Exercise description: In the post about the Adverts album below, copy the passage that begins at the words "I can't remember" and ends after "taste of it.", swapping "Wikipedia" for "the music press".

Document section:
-- Opening Marker --
I can't remember how I first got to hear it. I suspect it was another picked up second hand from Sifters in Burnage. I was going to hail it an underrated classic but doing a modicum of research I see that isn't the case, it gets it's due respect according to Wikipedia as one of the most highly regarded albums of the punk era.

There was a great article about the Adverts in Uncut in December where the "lost heroes of punk tell their story". Sadly looks like these articles don't make their way on to the web, well not yet anyway but digital subscribers might be able to, erm give us a taste of it.

I won't go through this track by track. Instead I'll agree with those reviewers who say theire isn't a bad track on it. Well, New Day Dawning is propably the weakest but that came on the reissue and is amply counterbalanced by the excellent Gary Gilmore's Eyes. As I said previously, it's relatively lean at 36 minutes even with the additional tracks from the debut. Sounds like it will be a bit of nostalgia for some to listen to. Hope it still sounds as fresh to you as it does to me.
 
When this came out I was a bit too young for punk and then a couple of years later when I was old enough I had become involved with the youth wing of a Trotskyist cult. Which seems irrelevant but it turns out that when you are part of a cadre dedicated to establishing the dictatorship of the proletariat there's such a thing as 'good' punk and not good punk and to the best of my recollection The Adverts never made the grade. So my slightly skewed experience of punk (listening to Crass in order to have a po faced discussion about how the anarchists were useful idiots but could never be part of 'the vanguard' isn't actually very punk is it?) means that as far as The Adverts are concerned I only remember Gary Gilmore's Eyes though for some reason I seem to know Bored Teenagers too.

Anyway I'll get back to you in a few listens as to whether me and my comrades missed a trick back in the day.
-- Closing Marker --
Supplied data:
-- Opening Marker --
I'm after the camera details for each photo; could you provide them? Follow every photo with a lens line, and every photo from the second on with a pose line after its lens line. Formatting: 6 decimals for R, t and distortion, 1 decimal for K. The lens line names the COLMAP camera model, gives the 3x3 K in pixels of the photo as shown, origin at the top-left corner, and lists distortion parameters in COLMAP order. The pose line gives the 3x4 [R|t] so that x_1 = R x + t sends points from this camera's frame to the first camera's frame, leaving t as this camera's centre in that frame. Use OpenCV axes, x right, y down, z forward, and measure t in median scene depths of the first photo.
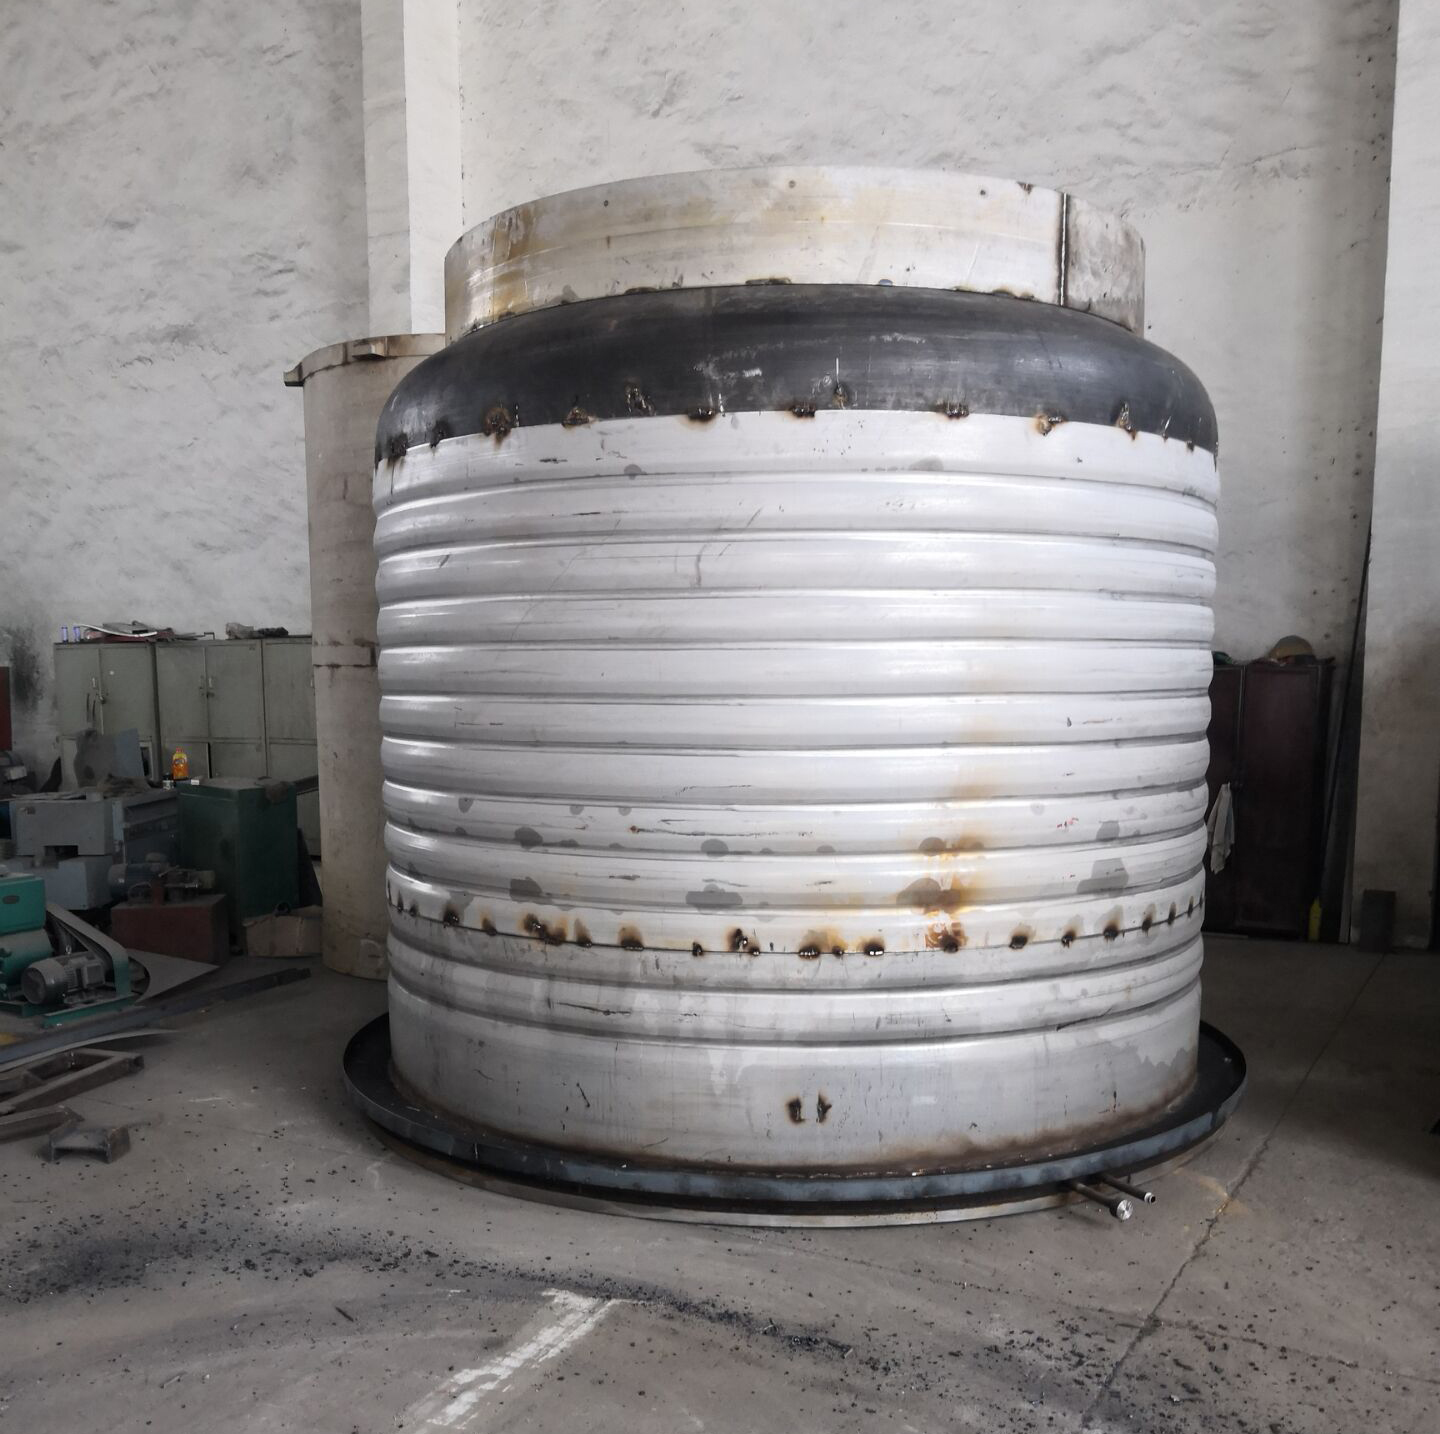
lens RADIAL K [[1501.7, 0, 695.1], [0, 1501.7, 871.4], [0, 0, 1]] dist [-0.005637, 0.000000]
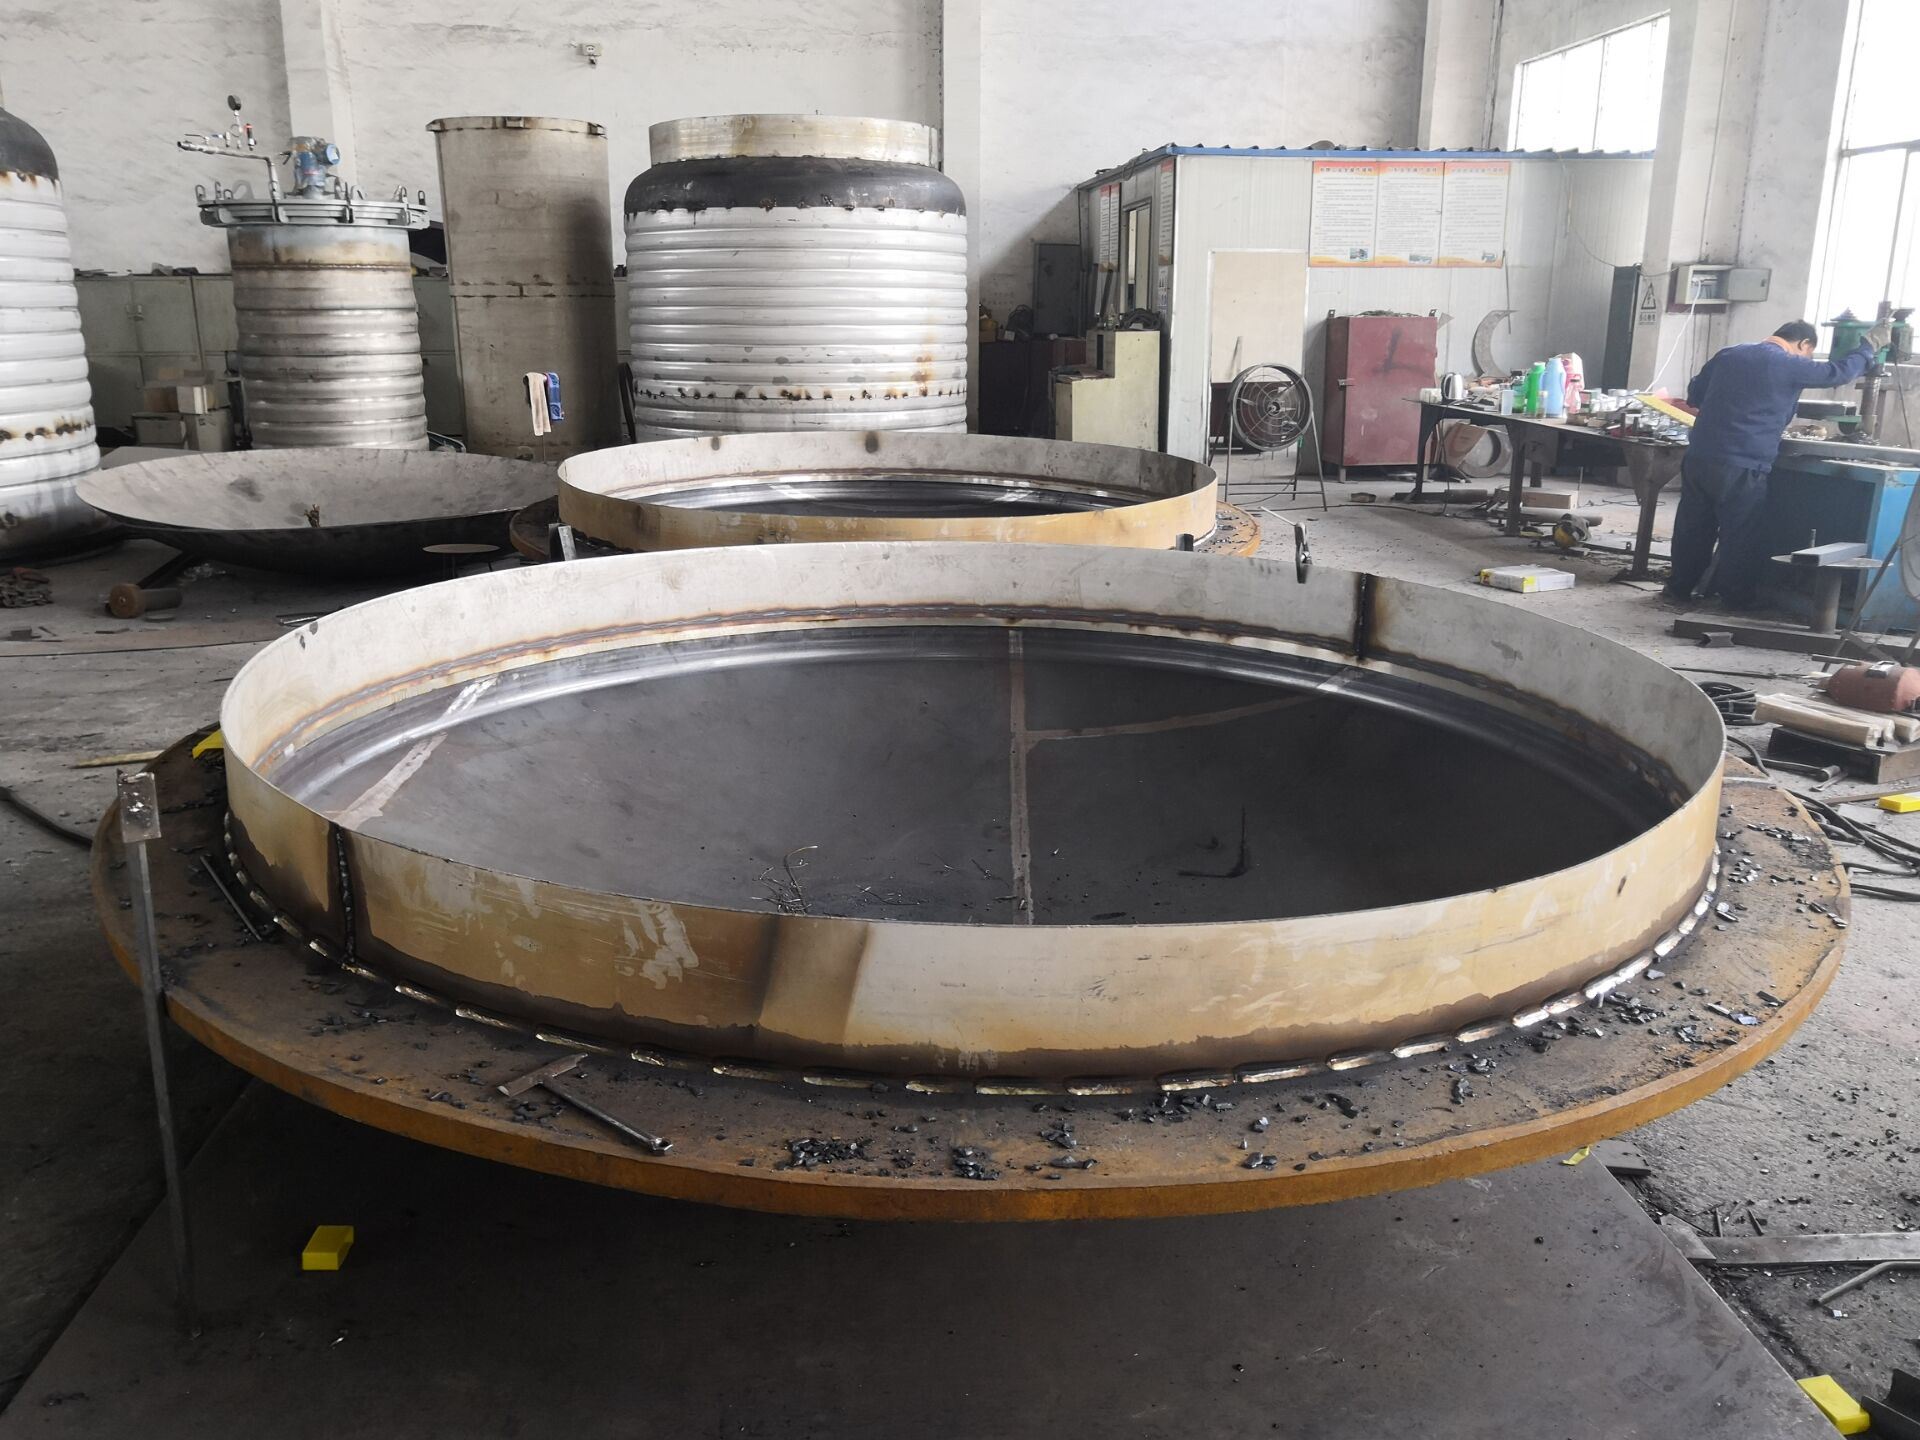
lens RADIAL K [[1487.5, 0, 954.0], [0, 1487.5, 714.8], [0, 0, 1]] dist [-0.012902, 0.012330]
pose [[0.830346, -0.138380, 0.539792, -0.491891], [0.067298, 0.986488, 0.149373, 0.080837], [-0.553169, -0.087704, 0.828440, -0.514702]]
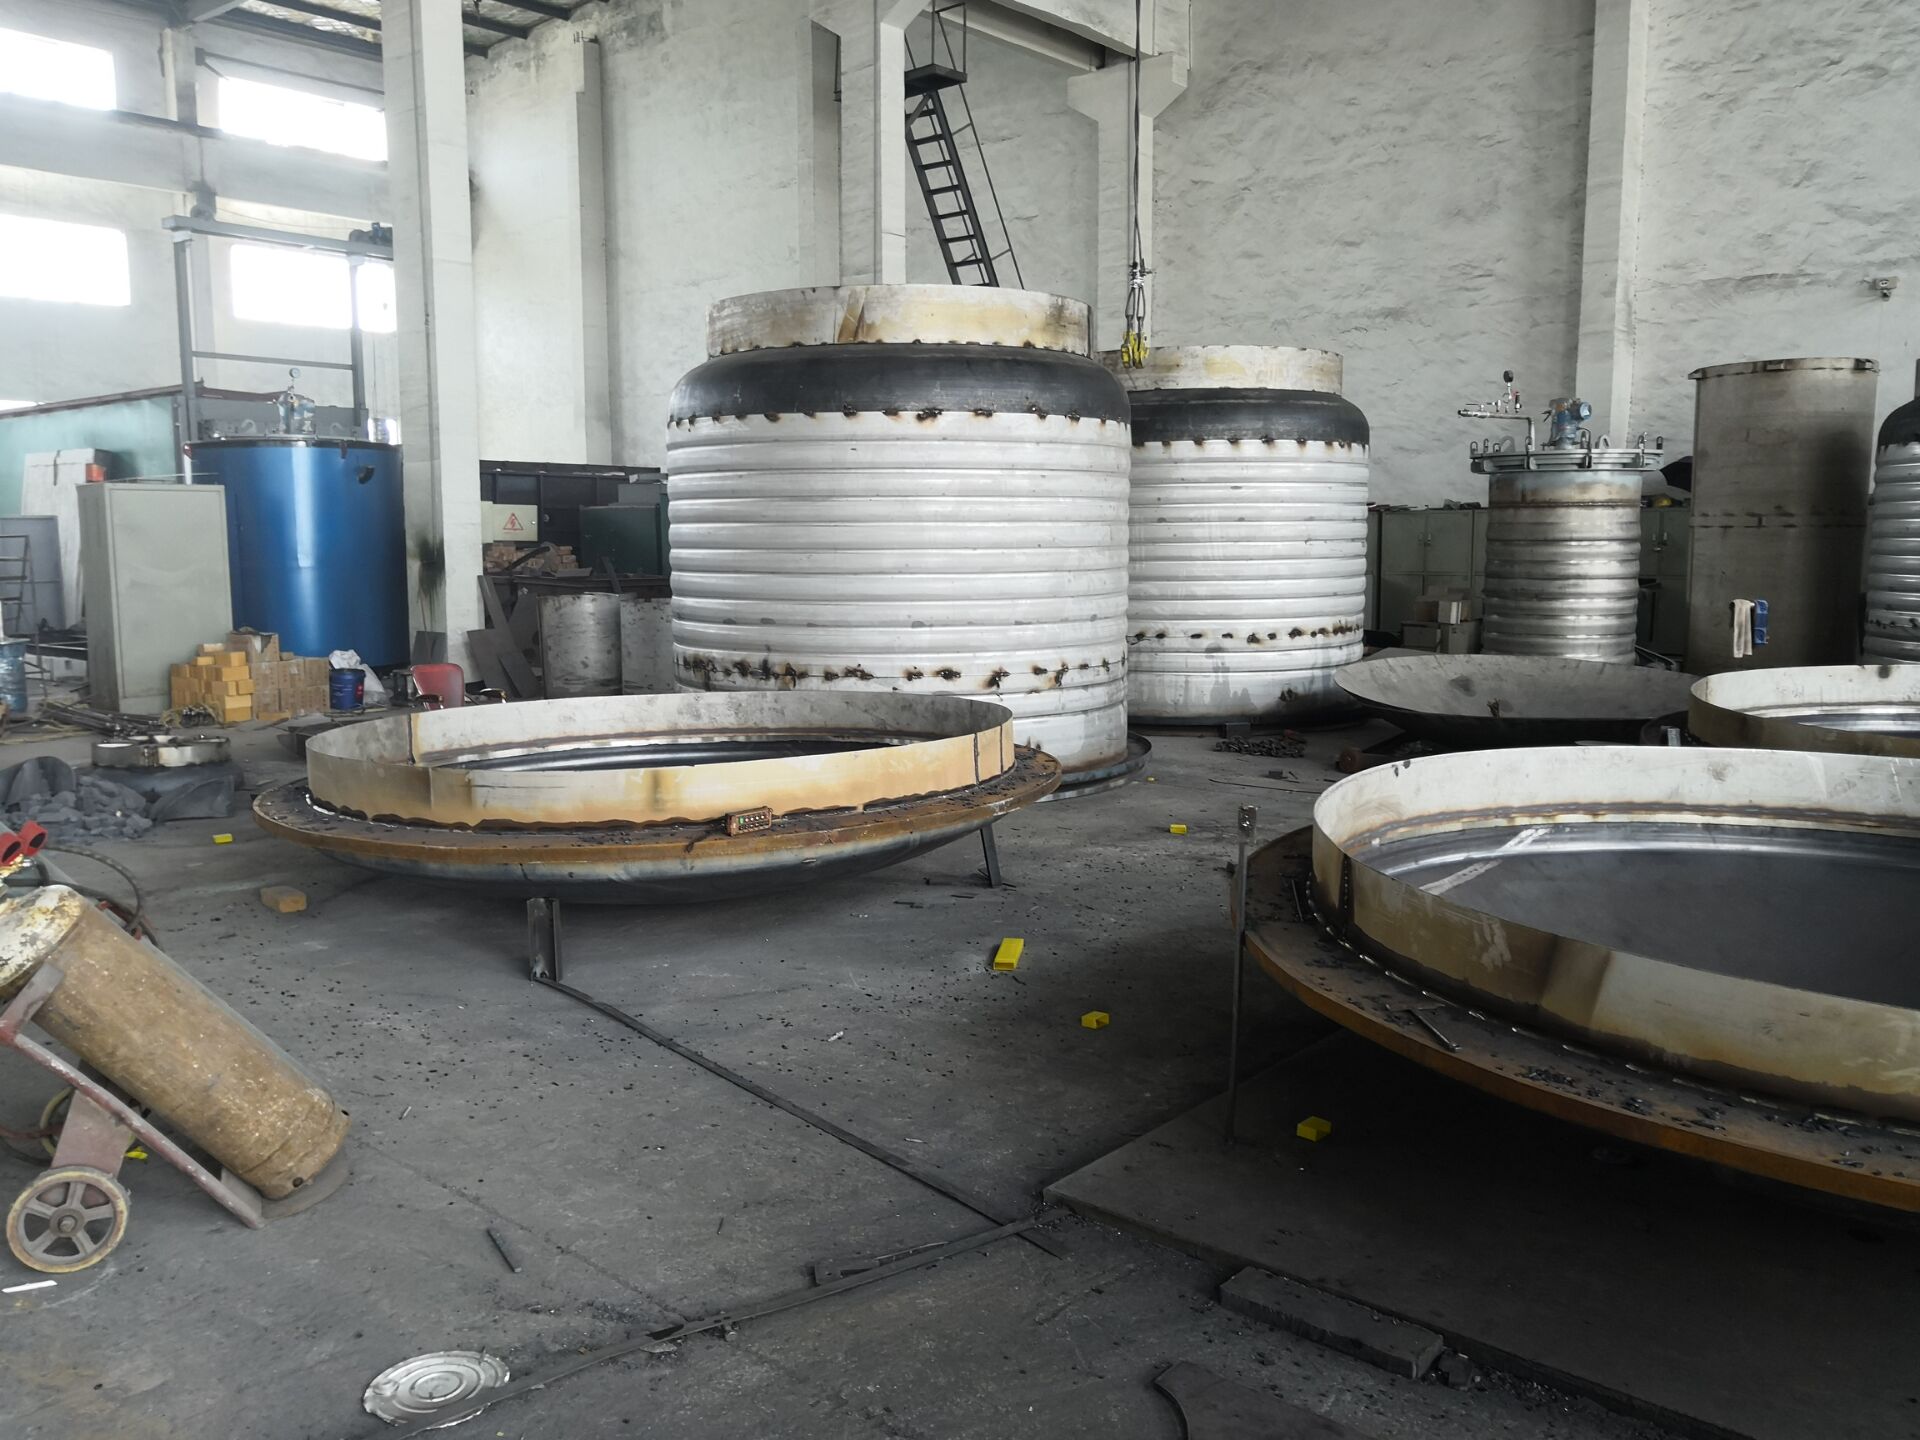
lens RADIAL K [[1487.5, 0, 961.2], [0, 1487.5, 702.8], [0, 0, 1]] dist [-0.012902, 0.012330]
pose [[0.976176, 0.029096, -0.215020, -0.472179], [-0.033276, 0.999321, -0.015843, 0.091518], [0.214413, 0.022621, 0.976481, -0.638605]]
-- Closing Marker --
Completed exercise:
I can't remember how I first got to hear it. I suspect it was another picked up second hand from Sifters in Burnage. I was going to hail it an underrated classic but doing a modicum of research I see that isn't the case, it gets it's due respect according to the music press as one of the most highly regarded albums of the punk era.

There was a great article about the Adverts in Uncut in December where the "lost heroes of punk tell their story". Sadly looks like these articles don't make their way on to the web, well not yet anyway but digital subscribers might be able to, erm give us a taste of it.